Python3.6 is the latest version with easy support for tensorflow and some other packages.

At this point you can use this code to test GPU functionality with this demo code, you could also use this.

Install NFS (shared storage)

In order for SLURM to work properly, there must be a storage location present on all computers in the cluster with the same files used for jobs. All computers in the cluster must be able to read and write to this directory. One way to do this is with NFS, although other options such as OCFS2 exist. Here we use NFS.

For the instructions, we will call the primary server master (the one hosting storage and the SLURM controller) and assume we have one worker node (another computer with GPUs) called worker. We will also assume the username/groupname for the main administrative account on all machines is admin:admin. I used the same username and group for the administrative accounts on all the servers.

Master node

On the master server, do:

sudo apt install nfs-kernel-server -y

Make a storage location:

sudo mkdir /storage

In my case, /storage was actually the mount point for a second HDD (LVM, which was expanded to 20TB).

Change ownership to your administrative username and group:

sudo chown admin:admin /storage

Next we need to add rules for the shared location. This is done with:

sudo nano /etc/exports

Then adding the line:

/storage *(rw,sync,no_root_squash)

The * is for IP addresses or hostnames. In this case we allow anything, but you may want to limit it to your IPs/hostnames in the cluster. In fact, it wasn't working for me unless I explicitly set the IPs of the clients here. You have to have a separate entry for each IP. Mine ended up looking like:

/storage 172.xx.224.xx(rw,sync,no_root_squash,all_squash,anonuid=999999,anongid=999999) 172.xx.224.xx(rw,sync,no_root_squash,all_squash,anonuid=999999,anongid=999999)

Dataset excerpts
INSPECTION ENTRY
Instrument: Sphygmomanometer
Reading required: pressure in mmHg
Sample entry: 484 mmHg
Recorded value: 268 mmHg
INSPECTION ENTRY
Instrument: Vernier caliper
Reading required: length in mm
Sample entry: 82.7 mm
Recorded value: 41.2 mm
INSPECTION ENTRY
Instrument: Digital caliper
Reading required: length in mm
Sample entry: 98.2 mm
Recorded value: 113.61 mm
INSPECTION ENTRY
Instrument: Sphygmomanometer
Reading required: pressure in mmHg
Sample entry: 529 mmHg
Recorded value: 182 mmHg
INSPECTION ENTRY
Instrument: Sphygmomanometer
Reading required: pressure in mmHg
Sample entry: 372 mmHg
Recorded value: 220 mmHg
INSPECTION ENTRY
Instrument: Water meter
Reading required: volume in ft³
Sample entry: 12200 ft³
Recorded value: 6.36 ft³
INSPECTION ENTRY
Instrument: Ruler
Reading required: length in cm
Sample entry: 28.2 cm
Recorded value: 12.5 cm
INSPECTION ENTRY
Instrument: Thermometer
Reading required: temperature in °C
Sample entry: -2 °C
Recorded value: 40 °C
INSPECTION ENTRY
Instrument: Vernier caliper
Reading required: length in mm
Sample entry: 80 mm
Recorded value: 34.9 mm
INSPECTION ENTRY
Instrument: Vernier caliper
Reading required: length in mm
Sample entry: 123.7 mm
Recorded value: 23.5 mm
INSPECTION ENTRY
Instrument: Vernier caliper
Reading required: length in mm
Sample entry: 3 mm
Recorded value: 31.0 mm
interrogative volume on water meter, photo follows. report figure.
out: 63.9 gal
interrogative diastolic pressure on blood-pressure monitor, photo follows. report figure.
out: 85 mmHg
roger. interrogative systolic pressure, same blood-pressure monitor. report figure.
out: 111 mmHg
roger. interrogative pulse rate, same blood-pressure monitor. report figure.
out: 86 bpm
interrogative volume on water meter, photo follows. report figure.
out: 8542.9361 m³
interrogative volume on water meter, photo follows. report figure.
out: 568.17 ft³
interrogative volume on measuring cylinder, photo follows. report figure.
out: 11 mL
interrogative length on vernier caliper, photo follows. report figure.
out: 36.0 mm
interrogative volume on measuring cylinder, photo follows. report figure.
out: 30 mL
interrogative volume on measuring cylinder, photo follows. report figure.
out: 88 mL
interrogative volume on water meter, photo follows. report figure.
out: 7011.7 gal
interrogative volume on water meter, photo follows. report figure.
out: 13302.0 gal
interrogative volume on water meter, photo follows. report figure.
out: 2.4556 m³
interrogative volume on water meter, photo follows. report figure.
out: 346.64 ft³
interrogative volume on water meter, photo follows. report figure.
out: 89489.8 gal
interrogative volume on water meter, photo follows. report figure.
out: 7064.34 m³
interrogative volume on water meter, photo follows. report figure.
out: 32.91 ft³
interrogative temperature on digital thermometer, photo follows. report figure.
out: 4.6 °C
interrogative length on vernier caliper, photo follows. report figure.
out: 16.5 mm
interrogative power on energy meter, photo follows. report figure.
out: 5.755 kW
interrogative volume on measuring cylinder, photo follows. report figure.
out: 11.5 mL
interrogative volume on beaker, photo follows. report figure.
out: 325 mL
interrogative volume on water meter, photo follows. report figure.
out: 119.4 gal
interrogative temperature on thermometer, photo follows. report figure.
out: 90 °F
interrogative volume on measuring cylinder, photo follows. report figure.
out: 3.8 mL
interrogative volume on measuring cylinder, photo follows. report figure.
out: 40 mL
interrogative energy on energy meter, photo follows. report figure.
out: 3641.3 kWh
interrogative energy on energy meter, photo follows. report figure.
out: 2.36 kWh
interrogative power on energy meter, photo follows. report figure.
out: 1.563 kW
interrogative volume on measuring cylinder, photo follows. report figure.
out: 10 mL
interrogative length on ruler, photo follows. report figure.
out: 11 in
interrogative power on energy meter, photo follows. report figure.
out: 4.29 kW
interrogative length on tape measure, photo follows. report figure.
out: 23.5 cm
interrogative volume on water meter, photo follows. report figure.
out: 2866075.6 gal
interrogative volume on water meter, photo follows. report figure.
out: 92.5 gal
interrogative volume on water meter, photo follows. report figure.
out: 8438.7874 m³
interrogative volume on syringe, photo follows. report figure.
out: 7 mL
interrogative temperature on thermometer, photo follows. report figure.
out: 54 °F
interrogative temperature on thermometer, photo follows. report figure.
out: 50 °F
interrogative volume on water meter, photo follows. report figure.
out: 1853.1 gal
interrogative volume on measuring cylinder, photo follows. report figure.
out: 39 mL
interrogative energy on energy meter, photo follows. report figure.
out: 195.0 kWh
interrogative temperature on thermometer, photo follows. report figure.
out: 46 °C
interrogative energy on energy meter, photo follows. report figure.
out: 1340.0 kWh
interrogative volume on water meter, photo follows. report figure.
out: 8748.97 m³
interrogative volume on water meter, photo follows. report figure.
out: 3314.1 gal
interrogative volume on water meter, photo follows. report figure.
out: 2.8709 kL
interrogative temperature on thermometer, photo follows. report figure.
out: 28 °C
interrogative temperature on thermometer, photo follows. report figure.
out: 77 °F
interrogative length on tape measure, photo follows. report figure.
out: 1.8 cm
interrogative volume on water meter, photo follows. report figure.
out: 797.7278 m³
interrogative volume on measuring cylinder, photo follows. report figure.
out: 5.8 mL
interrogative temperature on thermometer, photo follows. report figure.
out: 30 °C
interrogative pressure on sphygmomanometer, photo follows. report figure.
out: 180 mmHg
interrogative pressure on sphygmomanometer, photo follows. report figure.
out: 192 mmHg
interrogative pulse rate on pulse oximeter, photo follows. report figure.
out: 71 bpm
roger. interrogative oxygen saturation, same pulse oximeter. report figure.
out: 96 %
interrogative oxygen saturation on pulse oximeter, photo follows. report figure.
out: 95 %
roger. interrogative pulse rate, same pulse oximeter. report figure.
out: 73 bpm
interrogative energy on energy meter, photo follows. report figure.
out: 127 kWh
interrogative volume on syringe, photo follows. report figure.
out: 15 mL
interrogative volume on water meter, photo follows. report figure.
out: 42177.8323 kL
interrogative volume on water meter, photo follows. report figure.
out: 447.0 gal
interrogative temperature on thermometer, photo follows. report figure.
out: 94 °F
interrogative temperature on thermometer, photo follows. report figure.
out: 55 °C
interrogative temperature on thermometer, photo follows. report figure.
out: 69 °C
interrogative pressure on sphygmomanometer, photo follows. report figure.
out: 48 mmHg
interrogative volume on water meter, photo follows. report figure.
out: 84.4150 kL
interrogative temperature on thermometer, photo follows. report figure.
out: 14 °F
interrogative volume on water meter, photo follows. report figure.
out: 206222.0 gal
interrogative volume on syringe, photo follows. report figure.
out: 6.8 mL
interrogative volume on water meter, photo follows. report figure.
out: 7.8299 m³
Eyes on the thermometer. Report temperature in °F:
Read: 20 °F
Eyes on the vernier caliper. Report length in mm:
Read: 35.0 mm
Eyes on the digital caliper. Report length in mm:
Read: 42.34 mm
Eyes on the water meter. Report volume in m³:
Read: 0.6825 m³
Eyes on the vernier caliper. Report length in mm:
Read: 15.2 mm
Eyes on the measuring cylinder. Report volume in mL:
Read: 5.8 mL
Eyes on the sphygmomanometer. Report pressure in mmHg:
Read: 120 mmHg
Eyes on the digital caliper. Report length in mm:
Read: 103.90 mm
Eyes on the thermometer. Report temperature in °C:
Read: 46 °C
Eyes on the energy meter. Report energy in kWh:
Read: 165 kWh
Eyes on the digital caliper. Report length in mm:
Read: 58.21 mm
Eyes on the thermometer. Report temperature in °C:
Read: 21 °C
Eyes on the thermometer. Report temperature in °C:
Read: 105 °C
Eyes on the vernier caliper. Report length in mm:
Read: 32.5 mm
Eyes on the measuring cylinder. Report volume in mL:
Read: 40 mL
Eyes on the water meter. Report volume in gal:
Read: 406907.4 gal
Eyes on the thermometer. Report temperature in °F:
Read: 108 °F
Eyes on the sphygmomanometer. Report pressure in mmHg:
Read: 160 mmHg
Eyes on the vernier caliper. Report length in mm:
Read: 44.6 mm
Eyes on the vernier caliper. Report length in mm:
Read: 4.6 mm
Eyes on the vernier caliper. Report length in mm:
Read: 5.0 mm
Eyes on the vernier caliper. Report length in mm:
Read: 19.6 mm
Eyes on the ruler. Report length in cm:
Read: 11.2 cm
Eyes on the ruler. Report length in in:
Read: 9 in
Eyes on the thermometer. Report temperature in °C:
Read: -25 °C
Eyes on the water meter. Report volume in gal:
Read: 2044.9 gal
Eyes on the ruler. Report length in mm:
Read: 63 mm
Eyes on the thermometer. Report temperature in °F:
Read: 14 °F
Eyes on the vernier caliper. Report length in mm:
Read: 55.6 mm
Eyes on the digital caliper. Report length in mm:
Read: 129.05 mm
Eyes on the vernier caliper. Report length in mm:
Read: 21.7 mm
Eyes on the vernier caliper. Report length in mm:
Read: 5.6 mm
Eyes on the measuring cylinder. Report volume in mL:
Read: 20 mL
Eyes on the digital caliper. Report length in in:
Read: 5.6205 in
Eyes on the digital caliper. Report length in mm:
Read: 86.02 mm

INSTRUCTIONS FOR THE TASK =
List every command in the NFS setup text that starts with "sudo". The records aren't needed for any of this.

RESULT FOR THIS TASK =
sudo apt install nfs-kernel-server -y
sudo mkdir /storage
sudo chown admin:admin /storage
sudo nano /etc/exports